■ Task requirements ■
Begin at the line containing "right knee: (122, 249)" in the entries below and end at the line containing "left knee: (277, 261)"; transcribe that range exactly and nothing outside it.

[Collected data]
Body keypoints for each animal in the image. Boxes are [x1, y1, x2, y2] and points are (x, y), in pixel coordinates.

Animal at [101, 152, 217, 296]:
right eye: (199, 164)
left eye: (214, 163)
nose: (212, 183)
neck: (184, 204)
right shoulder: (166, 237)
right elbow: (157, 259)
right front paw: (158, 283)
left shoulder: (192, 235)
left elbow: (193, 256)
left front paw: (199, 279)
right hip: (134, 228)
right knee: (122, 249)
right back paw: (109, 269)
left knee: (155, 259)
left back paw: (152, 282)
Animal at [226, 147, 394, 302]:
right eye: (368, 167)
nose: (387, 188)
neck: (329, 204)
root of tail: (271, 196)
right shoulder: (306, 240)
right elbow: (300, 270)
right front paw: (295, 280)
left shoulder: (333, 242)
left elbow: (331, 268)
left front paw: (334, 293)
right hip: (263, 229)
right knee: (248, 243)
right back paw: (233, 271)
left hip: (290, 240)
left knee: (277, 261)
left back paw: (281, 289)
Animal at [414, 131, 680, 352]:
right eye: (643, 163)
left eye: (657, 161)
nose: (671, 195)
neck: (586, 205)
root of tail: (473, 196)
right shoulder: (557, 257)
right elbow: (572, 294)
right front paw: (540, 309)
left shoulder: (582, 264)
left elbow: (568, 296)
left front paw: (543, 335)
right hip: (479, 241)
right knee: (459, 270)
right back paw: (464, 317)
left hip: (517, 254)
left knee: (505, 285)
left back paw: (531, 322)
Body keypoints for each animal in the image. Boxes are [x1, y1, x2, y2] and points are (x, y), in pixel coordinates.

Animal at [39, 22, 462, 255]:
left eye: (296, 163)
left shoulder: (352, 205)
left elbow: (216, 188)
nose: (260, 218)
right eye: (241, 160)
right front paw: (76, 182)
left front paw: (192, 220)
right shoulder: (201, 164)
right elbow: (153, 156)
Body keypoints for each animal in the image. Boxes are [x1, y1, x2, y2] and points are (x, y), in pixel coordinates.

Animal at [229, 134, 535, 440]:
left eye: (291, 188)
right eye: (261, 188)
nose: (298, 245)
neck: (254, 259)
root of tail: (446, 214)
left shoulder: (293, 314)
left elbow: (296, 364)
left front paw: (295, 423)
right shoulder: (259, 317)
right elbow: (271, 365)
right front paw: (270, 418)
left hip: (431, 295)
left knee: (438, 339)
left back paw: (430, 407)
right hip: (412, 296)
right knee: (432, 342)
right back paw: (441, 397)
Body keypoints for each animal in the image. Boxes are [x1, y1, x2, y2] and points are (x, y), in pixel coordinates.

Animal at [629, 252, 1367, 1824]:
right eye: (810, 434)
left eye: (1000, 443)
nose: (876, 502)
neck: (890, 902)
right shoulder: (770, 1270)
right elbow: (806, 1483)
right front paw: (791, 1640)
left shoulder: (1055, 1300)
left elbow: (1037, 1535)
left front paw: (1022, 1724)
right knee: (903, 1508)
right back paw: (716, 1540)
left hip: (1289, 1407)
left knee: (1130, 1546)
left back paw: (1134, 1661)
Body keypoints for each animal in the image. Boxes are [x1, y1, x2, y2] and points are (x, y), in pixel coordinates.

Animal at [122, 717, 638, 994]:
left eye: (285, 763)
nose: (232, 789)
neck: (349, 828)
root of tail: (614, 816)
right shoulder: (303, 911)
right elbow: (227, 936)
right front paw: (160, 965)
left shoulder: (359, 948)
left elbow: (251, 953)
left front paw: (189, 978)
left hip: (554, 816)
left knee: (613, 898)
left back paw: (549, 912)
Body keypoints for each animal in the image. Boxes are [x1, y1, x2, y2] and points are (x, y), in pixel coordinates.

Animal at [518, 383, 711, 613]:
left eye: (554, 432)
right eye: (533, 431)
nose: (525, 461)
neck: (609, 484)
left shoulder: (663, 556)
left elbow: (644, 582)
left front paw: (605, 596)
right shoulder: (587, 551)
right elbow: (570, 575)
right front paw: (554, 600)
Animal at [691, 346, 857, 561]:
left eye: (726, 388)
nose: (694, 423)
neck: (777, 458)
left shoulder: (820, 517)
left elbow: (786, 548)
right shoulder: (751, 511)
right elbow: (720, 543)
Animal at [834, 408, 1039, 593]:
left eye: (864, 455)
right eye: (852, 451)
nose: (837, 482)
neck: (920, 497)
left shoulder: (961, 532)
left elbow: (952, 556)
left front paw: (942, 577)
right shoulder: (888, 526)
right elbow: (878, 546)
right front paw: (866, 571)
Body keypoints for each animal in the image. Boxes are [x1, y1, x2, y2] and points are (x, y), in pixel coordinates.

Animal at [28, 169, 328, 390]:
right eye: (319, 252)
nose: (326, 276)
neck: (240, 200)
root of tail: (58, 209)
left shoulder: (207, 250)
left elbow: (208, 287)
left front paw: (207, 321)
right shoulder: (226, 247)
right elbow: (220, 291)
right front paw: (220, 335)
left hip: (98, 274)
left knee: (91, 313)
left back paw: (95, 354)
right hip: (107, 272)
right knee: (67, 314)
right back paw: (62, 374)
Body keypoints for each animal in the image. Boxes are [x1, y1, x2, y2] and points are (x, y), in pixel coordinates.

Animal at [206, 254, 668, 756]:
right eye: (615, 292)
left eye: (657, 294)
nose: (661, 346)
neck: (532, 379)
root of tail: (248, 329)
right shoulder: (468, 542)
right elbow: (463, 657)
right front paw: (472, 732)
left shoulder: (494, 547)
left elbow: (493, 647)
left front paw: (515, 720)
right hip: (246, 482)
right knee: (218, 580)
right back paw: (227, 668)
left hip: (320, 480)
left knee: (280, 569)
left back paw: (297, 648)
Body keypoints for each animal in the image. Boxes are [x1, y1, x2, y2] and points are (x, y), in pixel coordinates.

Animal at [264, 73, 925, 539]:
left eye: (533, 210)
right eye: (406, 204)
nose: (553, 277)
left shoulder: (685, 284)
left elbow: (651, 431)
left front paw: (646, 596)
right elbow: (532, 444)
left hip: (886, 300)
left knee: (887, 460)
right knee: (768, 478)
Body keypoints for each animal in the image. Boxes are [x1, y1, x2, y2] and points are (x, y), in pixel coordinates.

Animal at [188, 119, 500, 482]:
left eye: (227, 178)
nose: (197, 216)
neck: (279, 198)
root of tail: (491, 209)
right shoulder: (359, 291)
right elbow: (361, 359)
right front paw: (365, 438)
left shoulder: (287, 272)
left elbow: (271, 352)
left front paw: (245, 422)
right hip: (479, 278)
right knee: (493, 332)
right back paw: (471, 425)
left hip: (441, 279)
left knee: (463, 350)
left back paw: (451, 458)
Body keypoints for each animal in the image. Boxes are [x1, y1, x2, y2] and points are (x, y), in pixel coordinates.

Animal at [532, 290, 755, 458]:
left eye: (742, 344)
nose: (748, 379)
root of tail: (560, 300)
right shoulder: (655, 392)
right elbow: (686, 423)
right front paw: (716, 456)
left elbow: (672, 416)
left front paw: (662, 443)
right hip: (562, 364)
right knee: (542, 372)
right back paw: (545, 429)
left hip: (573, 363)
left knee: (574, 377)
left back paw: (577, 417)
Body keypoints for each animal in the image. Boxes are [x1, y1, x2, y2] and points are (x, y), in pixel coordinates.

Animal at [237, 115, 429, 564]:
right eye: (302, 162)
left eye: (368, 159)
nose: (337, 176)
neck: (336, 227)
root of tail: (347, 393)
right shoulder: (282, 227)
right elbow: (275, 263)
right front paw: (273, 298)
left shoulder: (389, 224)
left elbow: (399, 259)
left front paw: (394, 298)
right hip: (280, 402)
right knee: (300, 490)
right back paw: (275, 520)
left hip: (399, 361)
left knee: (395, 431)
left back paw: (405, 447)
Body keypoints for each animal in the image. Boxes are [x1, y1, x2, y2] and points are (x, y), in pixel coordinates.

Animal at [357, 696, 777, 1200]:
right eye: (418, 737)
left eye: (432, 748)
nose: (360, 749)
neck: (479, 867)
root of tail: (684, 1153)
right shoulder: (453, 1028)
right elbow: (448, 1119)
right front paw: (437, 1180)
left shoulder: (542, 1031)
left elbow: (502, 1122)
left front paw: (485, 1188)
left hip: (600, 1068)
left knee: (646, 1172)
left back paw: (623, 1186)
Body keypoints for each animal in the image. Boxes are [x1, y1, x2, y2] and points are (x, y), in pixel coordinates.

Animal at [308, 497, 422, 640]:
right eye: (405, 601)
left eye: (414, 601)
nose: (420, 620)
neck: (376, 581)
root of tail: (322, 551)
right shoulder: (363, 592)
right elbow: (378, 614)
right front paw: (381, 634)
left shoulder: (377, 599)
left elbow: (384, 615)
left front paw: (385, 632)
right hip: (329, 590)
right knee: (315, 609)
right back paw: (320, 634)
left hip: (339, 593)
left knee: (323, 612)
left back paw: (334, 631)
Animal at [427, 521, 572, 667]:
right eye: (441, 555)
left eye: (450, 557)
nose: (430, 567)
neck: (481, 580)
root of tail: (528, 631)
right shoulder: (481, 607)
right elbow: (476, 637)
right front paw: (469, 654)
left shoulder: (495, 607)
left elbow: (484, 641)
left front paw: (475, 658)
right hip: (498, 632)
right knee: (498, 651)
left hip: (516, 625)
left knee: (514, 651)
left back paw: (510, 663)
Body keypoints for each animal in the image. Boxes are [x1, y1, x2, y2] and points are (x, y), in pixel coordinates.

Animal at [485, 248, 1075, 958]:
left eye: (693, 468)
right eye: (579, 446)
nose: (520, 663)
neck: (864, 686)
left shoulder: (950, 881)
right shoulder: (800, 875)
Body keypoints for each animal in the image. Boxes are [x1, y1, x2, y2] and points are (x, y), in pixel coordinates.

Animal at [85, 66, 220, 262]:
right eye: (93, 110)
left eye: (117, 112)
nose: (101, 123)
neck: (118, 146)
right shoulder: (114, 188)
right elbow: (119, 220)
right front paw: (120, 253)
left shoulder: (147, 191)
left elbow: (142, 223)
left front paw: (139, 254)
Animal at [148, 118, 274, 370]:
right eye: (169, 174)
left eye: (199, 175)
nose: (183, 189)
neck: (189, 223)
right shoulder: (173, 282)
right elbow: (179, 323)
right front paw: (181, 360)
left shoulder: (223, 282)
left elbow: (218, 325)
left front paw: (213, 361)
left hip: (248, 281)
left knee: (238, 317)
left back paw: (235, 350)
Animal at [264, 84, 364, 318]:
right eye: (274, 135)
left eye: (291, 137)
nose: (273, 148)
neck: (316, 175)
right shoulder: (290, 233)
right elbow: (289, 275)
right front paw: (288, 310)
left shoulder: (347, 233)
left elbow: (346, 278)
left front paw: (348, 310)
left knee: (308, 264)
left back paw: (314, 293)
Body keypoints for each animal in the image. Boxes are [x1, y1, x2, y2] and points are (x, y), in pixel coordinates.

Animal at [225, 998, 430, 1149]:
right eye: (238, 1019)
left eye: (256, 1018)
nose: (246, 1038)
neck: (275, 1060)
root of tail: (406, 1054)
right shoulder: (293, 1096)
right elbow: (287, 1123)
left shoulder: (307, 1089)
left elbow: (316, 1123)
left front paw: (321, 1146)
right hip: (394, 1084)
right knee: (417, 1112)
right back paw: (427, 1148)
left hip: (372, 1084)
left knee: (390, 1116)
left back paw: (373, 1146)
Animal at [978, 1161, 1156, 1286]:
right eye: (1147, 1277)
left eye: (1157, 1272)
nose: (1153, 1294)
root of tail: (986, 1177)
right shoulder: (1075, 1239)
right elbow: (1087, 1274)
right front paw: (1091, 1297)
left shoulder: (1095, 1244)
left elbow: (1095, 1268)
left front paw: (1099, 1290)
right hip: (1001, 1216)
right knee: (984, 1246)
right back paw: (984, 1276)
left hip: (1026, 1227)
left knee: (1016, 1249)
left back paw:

■ Answer to this problem ■
right knee: (122, 249)
right back paw: (109, 269)
left knee: (155, 259)
left back paw: (152, 282)
Animal at [226, 147, 394, 302]:
right eye: (368, 167)
nose: (387, 188)
neck: (329, 204)
root of tail: (271, 196)
right shoulder: (306, 240)
right elbow: (300, 270)
right front paw: (295, 280)
left shoulder: (333, 242)
left elbow: (331, 268)
left front paw: (334, 293)
right hip: (263, 229)
right knee: (248, 243)
right back paw: (233, 271)
left hip: (290, 240)
left knee: (277, 261)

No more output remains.